As I mentioned earlier, if the legal basis for enforcement is going to be the False Claims Act — well, that law can apply to lots of businesses in lots of ways. Trump could then use that threat of enforcement to extract other changes in corporate behavior that he wants to see.

For example, if your organization provides social services to immigrants and relies on federal grants, you could be a target for investigation. If you’re a hospital system providing abortion or transgender care, you could be a target for investigation. Remember, according to Vance, this new AAG answers to him and Trump. We could come up with an endless list of possible targets, because Trump has said and demonstrated that he is happy to use the federal government’s vast powers to target his enemies.

I’d go even further. Another nutty idea the president declared this week was that defense contractors will no longer be allowed to use corporate money to pay dividends or buy back shares; and that CEO compensation can’t exceed $5 million.

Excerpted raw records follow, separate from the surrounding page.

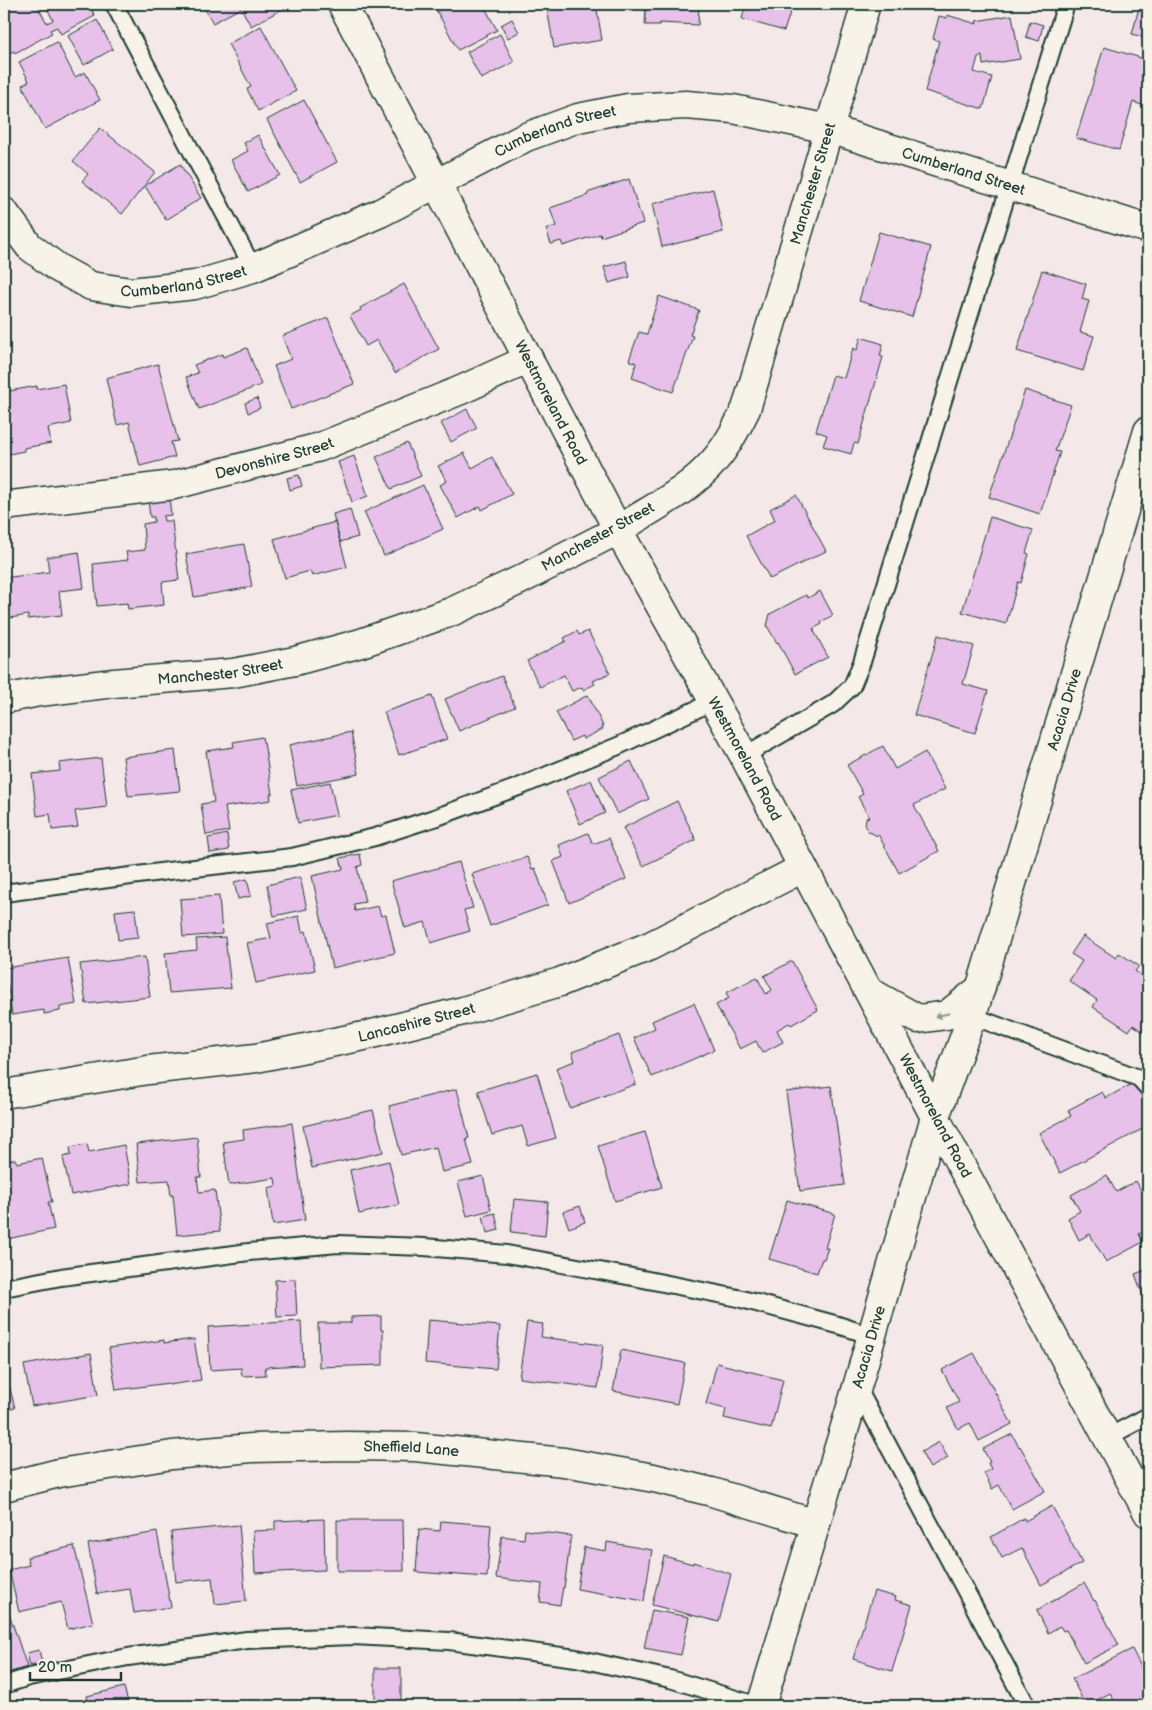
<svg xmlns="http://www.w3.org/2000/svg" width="1152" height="1710" viewBox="0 0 1152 1710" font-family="'Balsamiq Sans',sans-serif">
<rect width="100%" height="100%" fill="#f4e9e8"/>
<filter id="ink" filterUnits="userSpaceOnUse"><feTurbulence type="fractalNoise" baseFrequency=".02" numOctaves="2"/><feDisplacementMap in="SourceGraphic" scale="10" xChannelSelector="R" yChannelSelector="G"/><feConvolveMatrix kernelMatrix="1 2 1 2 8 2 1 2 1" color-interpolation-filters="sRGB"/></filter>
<g filter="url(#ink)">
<path fill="#e7c1ea" stroke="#1f3d34" d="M 4,4 L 36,4 L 47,23 L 53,20 L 47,8 L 55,4 L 89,4 L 95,16 L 61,34 L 57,27 L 50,30 L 52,33 L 15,53 L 14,51 L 4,55 Z
M 202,4 L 292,4 L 251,26 L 241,8 L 213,23 Z
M 433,4 L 483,4 L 497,30 L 458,50 Z
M 573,4 L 596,4 L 602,40 L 554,48 L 547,8 Z
M 646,4 L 699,4 L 698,25 L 660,23 L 659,25 L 645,25 Z
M 746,4 L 793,4 L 784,31 L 742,19 Z
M 1140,4 L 1148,4 L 1148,39 L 1132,34 Z
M 947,15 L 977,24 L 976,21 L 1012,15 L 1020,59 L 983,65 L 982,56 L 978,57 L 974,72 L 992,77 L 983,109 L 925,91 L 939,41 L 933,39 L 939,16 L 947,18 Z
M 512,19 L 519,32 L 508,38 L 501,25 Z
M 97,20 L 113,49 L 84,65 L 68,36 Z
M 1030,21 L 1043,25 L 1039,41 L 1026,37 Z
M 261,26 L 296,91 L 258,111 L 247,89 L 251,87 L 228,44 Z
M 500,34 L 514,62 L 481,79 L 467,52 Z
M 57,42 L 75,77 L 85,72 L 100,100 L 45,129 L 22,85 L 29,81 L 19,62 Z
M 1104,47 L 1148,60 L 1148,107 L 1133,102 L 1119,150 L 1076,138 Z
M 304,100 L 337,162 L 300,182 L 267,120 Z
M 100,128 L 155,172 L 122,214 L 82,181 L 88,174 L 73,161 Z
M 258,135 L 280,175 L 248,192 L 231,160 L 248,151 L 244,143 Z
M 180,164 L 201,198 L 166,220 L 145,186 Z
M 629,179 L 643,223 L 601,237 L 600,234 L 563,246 L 561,241 L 551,244 L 546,229 L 556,226 L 550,208 L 588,195 L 587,193 Z
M 713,189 L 723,232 L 662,247 L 652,204 Z
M 879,232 L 931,247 L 912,317 L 859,301 Z
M 626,261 L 630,277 L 609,283 L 604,267 Z
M 1042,270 L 1086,284 L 1082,299 L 1089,301 L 1080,332 L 1094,336 L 1083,371 L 1017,351 Z
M 404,284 L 439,349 L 395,373 L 377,340 L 366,346 L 350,316 L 361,310 L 360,308 Z
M 659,296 L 699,310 L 690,335 L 693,336 L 673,392 L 632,378 L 636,363 L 629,360 L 639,332 L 647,334 Z
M 328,318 L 354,384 L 291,409 L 274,366 L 291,359 L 282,336 Z
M 861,337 L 883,344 L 880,356 L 883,357 L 858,444 L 854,443 L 851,454 L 823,446 L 827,435 L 816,431 L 833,375 L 844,378 L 853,348 L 857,350 Z
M 247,348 L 261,385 L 199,409 L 186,377 L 198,373 L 194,365 L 222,354 L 223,357 Z
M 158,364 L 178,441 L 171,442 L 175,457 L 140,466 L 129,422 L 117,425 L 106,378 Z
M 64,384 L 71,423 L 48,428 L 51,443 L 24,448 L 24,451 L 4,455 L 4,392 L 37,386 L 37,389 Z
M 1025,390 L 1071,405 L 1055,451 L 1060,452 L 1040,514 L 989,497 Z
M 257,398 L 260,408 L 248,413 L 245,403 Z
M 467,409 L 477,428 L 451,442 L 441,423 Z
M 407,443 L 421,476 L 391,489 L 376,457 Z
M 464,453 L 472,468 L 492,457 L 512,494 L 482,510 L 480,506 L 458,518 L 440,485 L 447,481 L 438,466 Z
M 354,456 L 368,496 L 352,502 L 338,462 Z
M 299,475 L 302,486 L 290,490 L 287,478 Z
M 423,485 L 443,529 L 384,556 L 364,512 Z
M 796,495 L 826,551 L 770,579 L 746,536 L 775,520 L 770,509 Z
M 169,497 L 171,515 L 163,516 L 164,521 L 172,521 L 179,580 L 162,582 L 164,605 L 128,609 L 127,603 L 97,606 L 93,564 L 128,560 L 126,552 L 145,550 L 143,524 L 154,522 L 154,517 L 150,517 L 148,500 Z
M 350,509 L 358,537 L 340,542 L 333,514 Z
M 990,517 L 1033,530 L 1026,553 L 1029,554 L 1021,583 L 1018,582 L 1006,624 L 962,612 Z
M 335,522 L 347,567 L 312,576 L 310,571 L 285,578 L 274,539 Z
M 244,544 L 252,587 L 194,597 L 186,554 Z
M 79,552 L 84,588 L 59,591 L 62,615 L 28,619 L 28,615 L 4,619 L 4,578 L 49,572 L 47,557 Z
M 820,591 L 833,615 L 821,622 L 822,624 L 813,629 L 828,657 L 795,674 L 778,642 L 777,643 L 767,626 L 770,614 L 806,595 L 808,598 Z
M 577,631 L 579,635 L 588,631 L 610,673 L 593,681 L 595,684 L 583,690 L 582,687 L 572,691 L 564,675 L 540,687 L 527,661 L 566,641 L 564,638 Z
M 938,635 L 974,646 L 963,684 L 988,691 L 975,733 L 914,715 Z
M 502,676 L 515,707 L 459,731 L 445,699 Z
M 588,695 L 603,726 L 601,726 L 603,729 L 583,739 L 582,736 L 571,741 L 556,712 Z
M 432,696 L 447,739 L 399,755 L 384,712 Z
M 351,732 L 359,774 L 297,786 L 289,745 Z
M 262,737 L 263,742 L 264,742 L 272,794 L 270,794 L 271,800 L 225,807 L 229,831 L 206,835 L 201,804 L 214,802 L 206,751 L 234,747 L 233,742 Z
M 883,746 L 895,769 L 925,752 L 945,789 L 914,805 L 939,851 L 899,873 L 878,834 L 876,836 L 874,834 L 869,832 L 865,825 L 866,818 L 869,817 L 858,797 L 863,794 L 847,765 Z
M 175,750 L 180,791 L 128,796 L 123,757 Z
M 1148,753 L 1148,771 L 1140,763 Z
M 101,758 L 107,807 L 75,811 L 78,827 L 52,830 L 50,814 L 37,816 L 32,774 L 60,771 L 59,763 Z
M 631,761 L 649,799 L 617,814 L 599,777 Z
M 591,780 L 605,813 L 580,824 L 566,791 Z
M 330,782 L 337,815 L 298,823 L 291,790 Z
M 677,801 L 696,840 L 643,866 L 623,828 Z
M 588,833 L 593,844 L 609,838 L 626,879 L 569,903 L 553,861 L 563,857 L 559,845 Z
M 227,834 L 229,850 L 210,853 L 208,838 Z
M 360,854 L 362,865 L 357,867 L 365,902 L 354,904 L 355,911 L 378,906 L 381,916 L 386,915 L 395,953 L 332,968 L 312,876 L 343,869 L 340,858 Z
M 527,857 L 532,869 L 535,868 L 548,905 L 490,926 L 472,874 Z
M 459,862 L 473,908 L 464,910 L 470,931 L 431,943 L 425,922 L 405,928 L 391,881 Z
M 300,877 L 307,909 L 274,916 L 267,885 Z
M 247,879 L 251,896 L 238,899 L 234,882 Z
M 219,896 L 222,934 L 183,937 L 180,899 Z
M 135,909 L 138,938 L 118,940 L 115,911 Z
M 299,916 L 302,932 L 306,931 L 315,970 L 256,983 L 247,943 L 271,938 L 267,923 Z
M 1083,936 L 1116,958 L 1119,953 L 1139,966 L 1135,971 L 1148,980 L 1148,1035 L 1133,1025 L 1129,1031 L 1093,1007 L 1097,1000 L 1069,981 L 1082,961 L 1071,954 Z
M 225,937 L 231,988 L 169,993 L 165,953 L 197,950 L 196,939 Z
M 145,957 L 150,997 L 86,1004 L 80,964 Z
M 68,958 L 76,1004 L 60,1007 L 60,1011 L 44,1014 L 44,1010 L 12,1015 L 5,968 Z
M 792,961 L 818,1010 L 791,1025 L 789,1023 L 777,1030 L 783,1042 L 762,1053 L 756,1041 L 740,1049 L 716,1005 L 729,998 L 726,993 L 757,977 L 766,994 L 772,990 L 764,976 Z
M 694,1003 L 714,1050 L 652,1077 L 634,1038 L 655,1028 L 652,1021 Z
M 619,1035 L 636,1084 L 570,1108 L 556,1068 L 575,1061 L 572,1052 Z
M 537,1073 L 556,1138 L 528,1146 L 522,1126 L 492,1135 L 478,1091 Z
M 1139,1080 L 1148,1097 L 1148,1126 L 1060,1173 L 1039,1133 L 1071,1116 L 1068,1110 L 1102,1092 L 1106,1098 Z
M 831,1086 L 845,1185 L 800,1191 L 786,1092 Z
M 457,1089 L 469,1138 L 466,1139 L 473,1165 L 442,1172 L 436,1147 L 401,1155 L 389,1106 Z
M 373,1110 L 383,1152 L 312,1168 L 303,1126 Z
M 292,1123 L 305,1220 L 273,1225 L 268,1188 L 276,1186 L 275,1178 L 229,1185 L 223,1142 L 244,1139 L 243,1130 Z
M 645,1132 L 662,1187 L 615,1201 L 598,1146 Z
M 197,1137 L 201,1177 L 197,1177 L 199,1192 L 215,1190 L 220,1231 L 177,1235 L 173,1195 L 171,1196 L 169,1180 L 140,1182 L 136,1144 Z
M 87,1144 L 89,1152 L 124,1145 L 131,1184 L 71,1195 L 63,1157 L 71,1155 L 70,1147 Z
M 42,1158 L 52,1202 L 48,1202 L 54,1229 L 7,1239 L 4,1223 L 4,1161 L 15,1159 L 17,1163 Z
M 389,1161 L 399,1205 L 359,1214 L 350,1170 Z
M 1107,1175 L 1116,1192 L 1136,1181 L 1148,1203 L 1148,1229 L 1139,1234 L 1143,1242 L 1106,1262 L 1090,1234 L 1079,1240 L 1068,1218 L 1080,1211 L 1071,1195 Z
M 483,1176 L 491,1210 L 467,1216 L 458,1182 Z
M 514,1199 L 548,1202 L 545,1236 L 511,1232 Z
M 787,1200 L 835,1214 L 825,1248 L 828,1248 L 824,1259 L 822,1259 L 817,1273 L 769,1259 Z
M 580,1206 L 585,1222 L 569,1228 L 563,1212 Z
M 495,1213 L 499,1230 L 487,1233 L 483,1216 Z
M 1148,1269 L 1148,1309 L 1135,1274 Z
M 295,1279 L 297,1316 L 277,1317 L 275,1280 Z
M 381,1316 L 381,1330 L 383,1330 L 383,1365 L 319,1367 L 318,1323 L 351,1323 L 351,1317 Z
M 428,1320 L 500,1326 L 496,1369 L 425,1363 Z
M 301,1321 L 303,1365 L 265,1367 L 266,1375 L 242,1376 L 241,1368 L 210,1370 L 208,1327 Z
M 527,1322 L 543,1324 L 541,1337 L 603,1345 L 598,1388 L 519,1378 Z
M 194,1339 L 201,1380 L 169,1385 L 169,1383 L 116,1390 L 109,1348 L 164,1340 L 164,1343 Z
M 621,1350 L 685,1363 L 677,1404 L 613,1391 Z
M 91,1353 L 98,1395 L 32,1406 L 24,1365 Z
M 974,1353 L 1012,1424 L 979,1441 L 970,1423 L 958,1429 L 947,1408 L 959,1402 L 942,1370 Z
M 717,1363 L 783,1380 L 771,1429 L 724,1418 L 726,1409 L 706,1404 Z
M 4,1366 L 15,1408 L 4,1411 Z
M 1012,1434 L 1019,1447 L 1020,1446 L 1045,1491 L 1012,1509 L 999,1485 L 992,1489 L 984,1473 L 991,1469 L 988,1463 L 990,1462 L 983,1449 Z
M 939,1442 L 948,1458 L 930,1468 L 921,1452 Z
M 1052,1506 L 1082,1563 L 1041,1585 L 1022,1548 L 1002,1558 L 991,1537 L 1024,1518 L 1025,1521 Z
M 324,1519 L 325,1570 L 255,1573 L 253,1531 L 275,1530 L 275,1521 Z
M 337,1520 L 403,1520 L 404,1571 L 337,1571 Z
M 441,1521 L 491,1525 L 487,1577 L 416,1572 L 419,1529 L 440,1531 Z
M 239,1525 L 246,1601 L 215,1604 L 212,1578 L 176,1582 L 171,1532 Z
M 525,1530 L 571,1536 L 564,1588 L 563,1587 L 560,1605 L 540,1602 L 542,1584 L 496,1578 L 502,1536 L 524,1539 Z
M 157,1532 L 171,1607 L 134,1613 L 130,1589 L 97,1594 L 88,1544 Z
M 607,1542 L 652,1550 L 644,1601 L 577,1589 L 584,1547 L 606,1551 Z
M 74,1546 L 93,1623 L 68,1629 L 61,1602 L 19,1612 L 9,1570 L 29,1565 L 27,1557 Z
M 664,1556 L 693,1564 L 693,1562 L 731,1574 L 719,1622 L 652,1605 Z
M 1084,1583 L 1094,1601 L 1095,1600 L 1119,1645 L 1084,1663 L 1066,1630 L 1063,1631 L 1060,1626 L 1048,1633 L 1037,1610 Z
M 874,1591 L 896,1597 L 895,1600 L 912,1605 L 892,1671 L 853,1659 Z
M 4,1598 L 27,1667 L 4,1674 Z
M 652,1610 L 689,1617 L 681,1655 L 644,1648 Z
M 1132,1649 L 1148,1681 L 1148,1706 L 1117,1706 L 1110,1693 L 1086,1706 L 1072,1679 Z
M 39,1650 L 42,1663 L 30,1666 L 27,1653 Z
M 375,1668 L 401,1668 L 401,1706 L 375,1706 Z
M 124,1687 L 129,1706 L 89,1706 L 87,1696 Z
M 519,1698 L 538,1701 L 537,1706 L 518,1706 Z
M 658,1699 L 684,1706 L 656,1706 Z
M 846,1701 L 862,1706 L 844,1706 Z"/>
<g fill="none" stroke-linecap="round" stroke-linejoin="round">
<g stroke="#1f3d34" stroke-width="20">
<path id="lane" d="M 114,4 L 253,268
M 744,756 L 833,704 L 852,686 L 862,662 L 1066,4
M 4,893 L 168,871 L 292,857 L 375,837 L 437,817 L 521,786 L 618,746 L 714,701
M 972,1016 L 1139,1078 L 1148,1088
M 4,1288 L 61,1277 L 249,1252 L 338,1244 L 424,1247 L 507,1254 L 638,1278 L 738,1298 L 838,1325 L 872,1336
M 857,1387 L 1027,1706
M 1108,1437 L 1148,1416
M 4,1685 L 29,1677 L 128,1657 L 247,1640 L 353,1636 L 449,1641 L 576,1658 L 670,1679 L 759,1706"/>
</g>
<g stroke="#1f3d34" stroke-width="31">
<g id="street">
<path id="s1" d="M 342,4 L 618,530 C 650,509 689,491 714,461 C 728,445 737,427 746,409 L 866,4"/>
<path id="s2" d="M 4,212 L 29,246 L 58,268 L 91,286 L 131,292 L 195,285 L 253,268 L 380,213 L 526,137 L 578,118 L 628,108 L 686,105 L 733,109 L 829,129 L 1148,229"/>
<path id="s3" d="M 4,506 L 174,485 L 320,447 L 461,390 L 529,359"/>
<path d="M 870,992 L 918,1019 L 947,1015 L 981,988"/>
<path id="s4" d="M 4,1094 L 148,1070 L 256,1058 L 364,1036 L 463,1011 L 560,982 L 650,946 L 803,868"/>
<path d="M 935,1117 L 1148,1513"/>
<path id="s5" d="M 4,1487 L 59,1473 L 172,1455 L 252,1448 L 347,1446 L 415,1447 L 564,1462 L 654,1478 L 712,1492 L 816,1524"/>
</g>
</g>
<g stroke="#1f3d34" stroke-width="31">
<g id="secondary">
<path id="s6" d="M 4,699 L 39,692 L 114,683 L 233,673 L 295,661 L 361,643 L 451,612 L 520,580 L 618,530 L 744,756 L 935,1117"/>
<path id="s7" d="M 761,1706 L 857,1387 L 935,1117 L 972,1016 L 1148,431"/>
</g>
</g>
<use href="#lane" stroke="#f7f3e8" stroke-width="16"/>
<use href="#street" stroke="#f7f3e8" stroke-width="28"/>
<use href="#secondary" stroke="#f7f3e8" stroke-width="28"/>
</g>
<defs><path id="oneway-solid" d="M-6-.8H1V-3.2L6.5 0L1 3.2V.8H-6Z" transform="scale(1.25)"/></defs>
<use fill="#8b988e" href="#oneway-solid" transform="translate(942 1015) rotate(166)"/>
</g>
<g text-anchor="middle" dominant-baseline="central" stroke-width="5" stroke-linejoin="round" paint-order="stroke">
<g font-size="15" fill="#1f3d34" stroke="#f7f3e8">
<text stroke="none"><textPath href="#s2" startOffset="614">Cumberland Street</textPath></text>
<text stroke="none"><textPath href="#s2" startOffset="1035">Cumberland Street</textPath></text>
<text stroke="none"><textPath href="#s1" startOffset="1009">Manchester Street</textPath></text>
<text stroke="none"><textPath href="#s2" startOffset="210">Cumberland Street</textPath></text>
<text stroke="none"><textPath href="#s1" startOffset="450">Westmoreland Road</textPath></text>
<text stroke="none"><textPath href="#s3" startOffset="275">Devonshire Street</textPath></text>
<text transform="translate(598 537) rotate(-29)">Manchester Street</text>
<text stroke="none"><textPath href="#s6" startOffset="218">Manchester Street</textPath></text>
<text stroke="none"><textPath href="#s7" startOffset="1042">Acacia Drive</textPath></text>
<text stroke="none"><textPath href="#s6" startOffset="905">Westmoreland Road</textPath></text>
<text stroke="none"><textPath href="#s4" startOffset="419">Lancashire Street</textPath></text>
<text transform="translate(935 1116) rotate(62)">Westmoreland Road</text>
<text stroke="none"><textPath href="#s7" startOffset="375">Acacia Drive</textPath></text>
<text stroke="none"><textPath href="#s5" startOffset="411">Sheffield Lane</textPath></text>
</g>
</g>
<rect width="1152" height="1710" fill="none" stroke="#f7f3e8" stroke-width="20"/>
<rect x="10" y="10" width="1132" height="1690" fill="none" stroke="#1f3d34" stroke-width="2" filter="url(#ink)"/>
<path d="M30 1672v8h91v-8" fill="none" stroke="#1f3d34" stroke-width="2.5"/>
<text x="38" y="1672" font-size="15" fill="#1f3d34" stroke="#f7f3e8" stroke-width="4" paint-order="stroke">20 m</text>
</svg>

Does Trump have the legal power to dictate corporate spending like that? Probably not. Could defense contractors challenge this order in court? Probably yes. 

But would you want to risk doing so, if you receive federal funding and are subject to the False Claims Act? When Trump is now appointing a Justice Department henchman who could use the False Claims Act as a pretext for, well, just about anything? 

That’s how this new AAG role could start to warp corporate governance decisions, tying your board and management team into knots we’d never allow in a more law-abiding era. 

What if you’re aware of a False Claims Act violation already; do you voluntarily self-disclose that now, with this new AAG for fraud waiting in the wings? Will he or she abide by the Justice Department’s Corporate Enforcement Policy, where you’re pretty much promised a declination if you do the right thing? Or might Trump order this henchman to screw your company over, when that suits his political purposes or soothes some narcissistic insecurity he has?  

Because, honestly, do we really think Trump won’t?